Task description
Print every line of the listing below, starting with the line that holds "red candle [419,473,445,502]" and going on through the line that holds "soap dispenser [427,551,463,610]", both included, and print nothing else.

Material provided
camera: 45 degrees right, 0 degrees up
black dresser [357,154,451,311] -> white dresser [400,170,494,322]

---

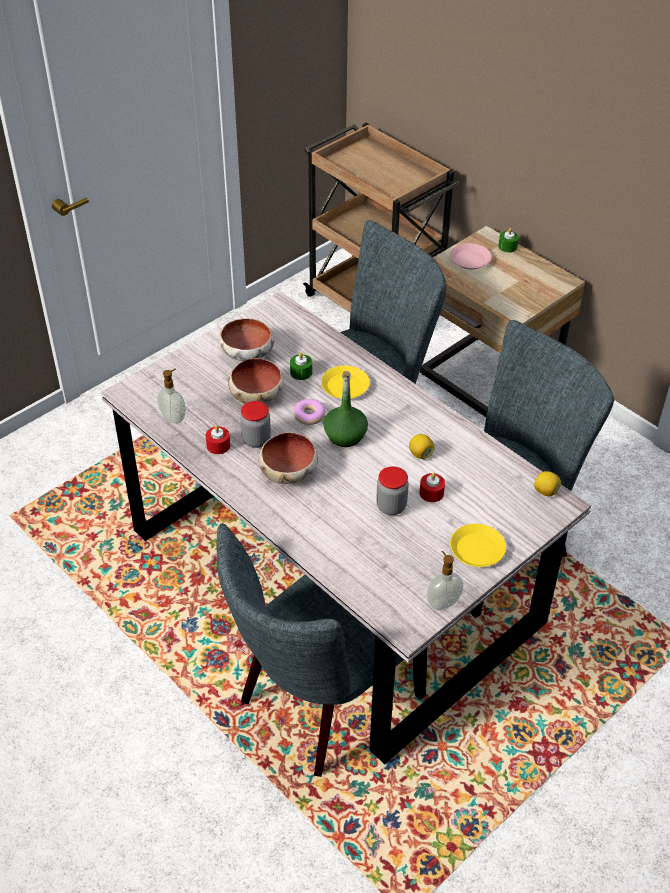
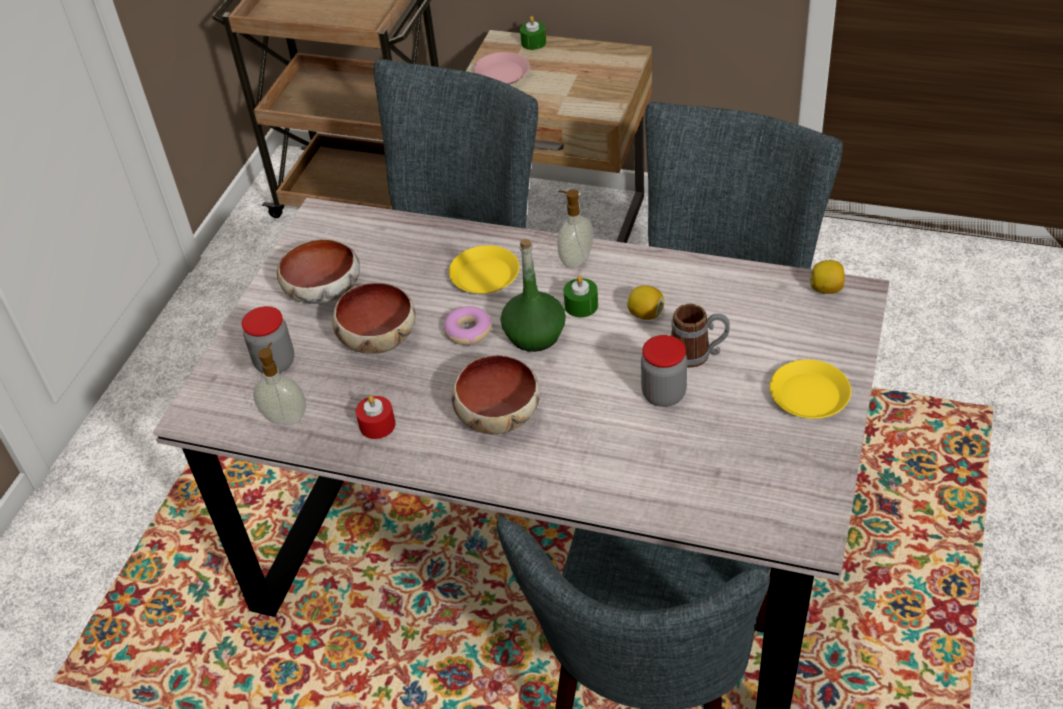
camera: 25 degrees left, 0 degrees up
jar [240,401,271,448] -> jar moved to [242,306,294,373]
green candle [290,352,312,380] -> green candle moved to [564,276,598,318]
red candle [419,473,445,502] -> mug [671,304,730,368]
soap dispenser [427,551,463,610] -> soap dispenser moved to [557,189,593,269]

--

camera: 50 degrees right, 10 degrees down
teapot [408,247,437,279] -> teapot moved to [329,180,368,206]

Reply
red candle [419,473,445,502] -> mug [671,304,730,368]
soap dispenser [427,551,463,610] -> soap dispenser moved to [557,189,593,269]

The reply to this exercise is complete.